Only when she started receiving royalty cheques from a Japanese bootleg release of Take a Picture did Guryan become aware of the influence her Beach Boys inspired confections were having among sixties obsessed baroque-pop cognoscenti. Duglas T. Stewart of BMX Bandits was a fan; he tweeted late last week that part of his musical advent calendar was Guryan’sa song, I Don’t Intend to Spend Christmas Without You.  Guryan wrote the song in 1967 after she was commissioned to pen a Christmas ditty for French singer Claudine Longet.

 

Others attracted to her work included Saint Etienne, who recorded a cover of the same song for a 1998 fan club record.  

 

Take a Picture was belatedly recognised as a classic of its era, with Rolling Stone magazine hailing it as ‘an early prototype for countless lounge and dream-pop excursions’. Naming Take a Picture as one of forty one-album wonders, the magazine said the record ‘bridges the gap between Burt Bacharach and Belle & Sebastian’.

 

Margo Guryan was born in Far Rockaway, New York. Both her parents played piano, and she took lessons from the age of six, inbetween exposure to classical music records and pop radio. A jazz influence came from albums by George Shearing and Barbara Caroll gifted her by her father along with her first record player.

 

She studied classical and jazz piano at Boston University, and was initially signed to Atlantic Records as a singer. While her sole recording session was a disaster, she nevertheless received her first credit as a writer when Chris Connor recorded her song, Moon Ride (1958). A year later she attended the Lenox School of Jazz summer programme in Massachusetts, under the tutelage of John Lewis of the Modern Jazz Quartet. Fellow students included saxophonist Ornette Coleman and trumpeter Don Cherry, with whom she played alongside drummer Max Roach for a student project.

 

Guryan later wrote lyrics for Coleman’s Lonely Woman (1962), and penned words for Dizzy Gillespie and others before becoming enraptured by pop. This came after Guryan’s friend, jazz vocalist and pianist Dave Frishberg, introduced her to the Beach Boys’ recently released 1966 album, Pet Sounds. As the record’s elaborate arrangements showed what was possible in a pop song, Guryan listened to God Only Knows over and over before writing her own song, Think of Rain. This was recorded by Jackie DeShannon, Longet and others before Guryan sang it on Take a Picture. Other works by Guryan were recorded by Bobbie Gentry and Glen Campbell, Julie London, Carmen McRrae and Mama Cass Elliot. 

 

Take a Picture’s opening track, Sunday Morning, had already been a hit for vocal harmony based group, Spanky and Our Gang, by the time Guryan recorded it. She returned the love with a song named after the group that resembled a children’s TV show theme tune.

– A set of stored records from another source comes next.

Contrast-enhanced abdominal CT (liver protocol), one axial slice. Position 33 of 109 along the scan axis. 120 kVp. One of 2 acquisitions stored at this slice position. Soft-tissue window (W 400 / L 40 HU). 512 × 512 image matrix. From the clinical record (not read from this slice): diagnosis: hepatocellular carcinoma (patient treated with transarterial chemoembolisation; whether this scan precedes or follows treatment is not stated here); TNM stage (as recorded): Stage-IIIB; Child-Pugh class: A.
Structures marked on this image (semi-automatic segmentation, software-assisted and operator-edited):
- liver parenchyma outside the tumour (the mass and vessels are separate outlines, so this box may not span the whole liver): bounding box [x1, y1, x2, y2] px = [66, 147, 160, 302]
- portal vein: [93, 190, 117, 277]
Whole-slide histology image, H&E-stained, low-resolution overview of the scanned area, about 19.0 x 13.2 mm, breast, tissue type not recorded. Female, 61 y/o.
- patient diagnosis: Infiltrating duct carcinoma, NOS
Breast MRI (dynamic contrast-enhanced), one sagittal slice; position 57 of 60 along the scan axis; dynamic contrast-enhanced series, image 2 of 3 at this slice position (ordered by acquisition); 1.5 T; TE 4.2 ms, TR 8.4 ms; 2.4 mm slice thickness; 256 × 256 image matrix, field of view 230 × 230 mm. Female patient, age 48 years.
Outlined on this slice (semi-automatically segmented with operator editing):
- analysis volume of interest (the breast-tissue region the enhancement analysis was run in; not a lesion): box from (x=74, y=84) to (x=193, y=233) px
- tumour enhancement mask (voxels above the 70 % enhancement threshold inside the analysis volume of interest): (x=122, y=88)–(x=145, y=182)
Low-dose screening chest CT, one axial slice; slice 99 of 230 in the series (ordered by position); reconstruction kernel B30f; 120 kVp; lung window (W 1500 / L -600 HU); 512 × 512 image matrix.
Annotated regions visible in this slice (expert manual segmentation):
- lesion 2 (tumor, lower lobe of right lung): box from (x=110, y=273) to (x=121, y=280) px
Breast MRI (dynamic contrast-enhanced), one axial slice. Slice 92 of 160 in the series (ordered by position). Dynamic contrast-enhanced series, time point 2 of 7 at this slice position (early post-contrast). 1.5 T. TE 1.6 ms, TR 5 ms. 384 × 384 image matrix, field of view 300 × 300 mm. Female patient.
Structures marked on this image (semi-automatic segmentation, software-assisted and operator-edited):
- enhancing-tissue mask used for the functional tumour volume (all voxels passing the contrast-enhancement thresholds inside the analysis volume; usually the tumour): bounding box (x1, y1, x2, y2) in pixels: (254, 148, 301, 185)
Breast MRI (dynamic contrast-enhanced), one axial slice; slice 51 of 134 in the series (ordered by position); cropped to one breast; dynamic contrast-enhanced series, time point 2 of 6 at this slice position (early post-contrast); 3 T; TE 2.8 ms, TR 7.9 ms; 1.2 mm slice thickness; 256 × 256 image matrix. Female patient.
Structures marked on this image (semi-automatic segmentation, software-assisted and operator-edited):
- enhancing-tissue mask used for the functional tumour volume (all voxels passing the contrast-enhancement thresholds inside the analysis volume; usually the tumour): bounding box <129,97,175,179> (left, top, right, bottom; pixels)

Other songs on the album include Someone I Know, which drew from J.S. Bach’s Jesu, Joy of Man’s Desiring, much as The Beach Boys would do later on their 1979 song, Lady Lynda. 

 

With Take a Picture attracting more attention following its first official re-release in 2000, the archival 25 Demos (2001) collection followed. Expanded several times since, the record features material recorded between 1967 and 1994. “It’s still amazing to me to have something resurface after thirty years,” Guryan told the Los Angeles Times in 2002. “People say I’ve been rediscovered. It’s not true – I’ve been discovered.”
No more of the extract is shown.